### Work item:
Copy all the lines of the data that include the word "food".

[Records from a data collection]
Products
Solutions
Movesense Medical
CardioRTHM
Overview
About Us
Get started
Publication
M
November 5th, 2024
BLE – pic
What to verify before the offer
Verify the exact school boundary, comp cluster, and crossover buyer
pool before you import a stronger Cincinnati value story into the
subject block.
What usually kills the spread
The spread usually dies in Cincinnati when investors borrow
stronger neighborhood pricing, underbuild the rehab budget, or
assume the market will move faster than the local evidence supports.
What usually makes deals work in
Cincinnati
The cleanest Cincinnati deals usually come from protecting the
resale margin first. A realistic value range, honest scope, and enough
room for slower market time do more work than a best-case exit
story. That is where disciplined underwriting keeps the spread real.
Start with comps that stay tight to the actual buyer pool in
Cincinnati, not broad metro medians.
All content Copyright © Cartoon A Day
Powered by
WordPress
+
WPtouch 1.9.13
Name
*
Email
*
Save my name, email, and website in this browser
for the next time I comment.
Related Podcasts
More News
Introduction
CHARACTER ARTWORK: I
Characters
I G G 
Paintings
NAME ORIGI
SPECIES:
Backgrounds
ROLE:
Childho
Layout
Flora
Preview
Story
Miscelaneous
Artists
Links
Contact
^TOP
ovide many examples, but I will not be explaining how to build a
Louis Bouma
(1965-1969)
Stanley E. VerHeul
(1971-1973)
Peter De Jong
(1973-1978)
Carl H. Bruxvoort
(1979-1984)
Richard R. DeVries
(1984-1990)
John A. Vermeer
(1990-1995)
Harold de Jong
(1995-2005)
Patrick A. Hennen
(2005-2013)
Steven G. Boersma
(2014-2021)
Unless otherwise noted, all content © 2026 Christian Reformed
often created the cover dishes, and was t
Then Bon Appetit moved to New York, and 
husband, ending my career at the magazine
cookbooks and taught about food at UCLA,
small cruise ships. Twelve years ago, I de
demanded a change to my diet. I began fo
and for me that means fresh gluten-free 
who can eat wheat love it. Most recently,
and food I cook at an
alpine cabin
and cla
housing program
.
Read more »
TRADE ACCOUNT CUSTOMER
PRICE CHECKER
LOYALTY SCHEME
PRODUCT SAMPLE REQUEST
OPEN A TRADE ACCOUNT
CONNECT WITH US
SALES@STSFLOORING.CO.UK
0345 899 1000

### Response to this exercise:
cookbooks and taught about food at UCLA,
and food I cook at an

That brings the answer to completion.